SA: I wouldn’t say hard to relate to. There’s stuff I made as a teenager––I had a band as a teenager with my friend Thomas Bartlett––and we made all these fiddle records. It’s very funny to me—I still am proud of those records, but it’s funny to me the tracks that we were really proud of then compared to the ones we didn’t care at all about then. I go back and the ones we just tossed off are where I think, “That was the good stuff—why did we care about the others?”

But with my albums, I was never striving to make the perfect album forever, I was really always documenting a moment of my musicianship and also a social moment of where I was. My first album I made in the house I was living with my best friend Thomas, that just very much emerged organically out of our friendship and our shifting musical adventures. And then All is Well is very much a product of Nico Muhly and Valgeir Sigurðsson who brought me to Iceland. I don’t go listen to them often, but when I do go back and hear them there might be elements that I think, “Oh I would have done that differently now,” but so much of the presence of the records comes from things that other people were doing. I just love hearing their contributions.

11: I think for most Americans, myself included, our knowledge of Icelandic music sort of begins and ends with Sigur Rós. What are we missing out on that you’re into?

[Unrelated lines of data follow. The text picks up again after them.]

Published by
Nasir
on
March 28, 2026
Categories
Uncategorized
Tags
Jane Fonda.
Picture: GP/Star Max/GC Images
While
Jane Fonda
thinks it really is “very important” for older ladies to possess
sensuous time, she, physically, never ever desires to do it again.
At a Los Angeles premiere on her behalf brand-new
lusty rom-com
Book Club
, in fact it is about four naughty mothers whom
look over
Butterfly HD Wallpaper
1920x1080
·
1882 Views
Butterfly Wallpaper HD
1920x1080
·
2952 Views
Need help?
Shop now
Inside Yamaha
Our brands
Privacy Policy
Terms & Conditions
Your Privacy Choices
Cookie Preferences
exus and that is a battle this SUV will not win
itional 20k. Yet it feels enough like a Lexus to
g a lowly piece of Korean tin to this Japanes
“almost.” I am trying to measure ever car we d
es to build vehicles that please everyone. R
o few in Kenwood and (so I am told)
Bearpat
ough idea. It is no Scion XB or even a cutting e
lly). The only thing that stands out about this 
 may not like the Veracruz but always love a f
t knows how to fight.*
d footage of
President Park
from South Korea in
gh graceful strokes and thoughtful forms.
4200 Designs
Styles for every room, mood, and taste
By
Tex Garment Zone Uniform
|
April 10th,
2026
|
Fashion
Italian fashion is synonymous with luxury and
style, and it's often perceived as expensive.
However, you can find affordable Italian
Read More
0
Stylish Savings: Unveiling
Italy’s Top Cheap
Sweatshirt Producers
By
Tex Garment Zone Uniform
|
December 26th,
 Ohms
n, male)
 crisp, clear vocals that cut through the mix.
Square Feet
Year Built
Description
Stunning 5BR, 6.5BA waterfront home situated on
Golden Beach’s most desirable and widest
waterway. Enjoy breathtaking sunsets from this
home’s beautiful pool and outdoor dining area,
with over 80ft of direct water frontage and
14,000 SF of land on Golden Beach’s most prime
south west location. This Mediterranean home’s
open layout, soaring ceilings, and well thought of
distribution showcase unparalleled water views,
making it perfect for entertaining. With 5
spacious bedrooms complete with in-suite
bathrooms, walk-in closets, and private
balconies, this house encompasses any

SA: There’s a young musician who’s just starting out now who’s put out her first record. She goes by the consonants in her name, JFDR–her name is Jófríður. Shazhad, who is a very big part of most of my records, produced and mixed that album and it’s really beautiful. Her voice has a very strong connection to Björk, but it’s not like she’s imitating Björk, she just is in that world.

11: Björk’s influence is probably hard to escape there.

SA: Yeah, you can’t. It’s like Bob Dylan or something for [Icelandic] people.

11: On the track “Ghosts,” you sing in super long notes, “I’m out of Ideas.” Do you have any recollection of what you meant by that?

SA: Well it’s just often how you start a project as an artist. It’s like “Ah Jesus I’m never gonna think of anything again.” Every time you finish a record it’s like, “Well I guess that was good—that was the last one I’ll probably ever do.” But I also just thought it was funny to sing that on an album that technically has way more of my ideas than the previous ones. It’s a joke.

11: It sort of becomes ironic after the fact, when you’ve got the whole album. I know your wife is also a professional musician and I’m sure she tours as well, so how do you balance what music needs you to do and

—And before I could say, “life balance,” Sam had to pause our talk to send his son to bed––

SA: Yes, Beth [Orton] is a great artist and a profound musician and songwriter. It really shifts with each stage of the children’s’ lives. When Arthur was six-months-old, we basically traveled together for most of that year–she had an album out. I did some tours as well at that time, but it was mainly about her record at that moment. Now they’re older, they’re both in school and they’re much more rooted, so it’s more likely for Beth and I to take turns. There’s times when I’ve brought Arthur with me on the road because she was in the middle of a bunch of things…. It’s probably like anybody, but there is a particular logistical challenge when you’re both free-lance traveling musicians, so each phase is a new problematic to solve. But it’s great, I love it.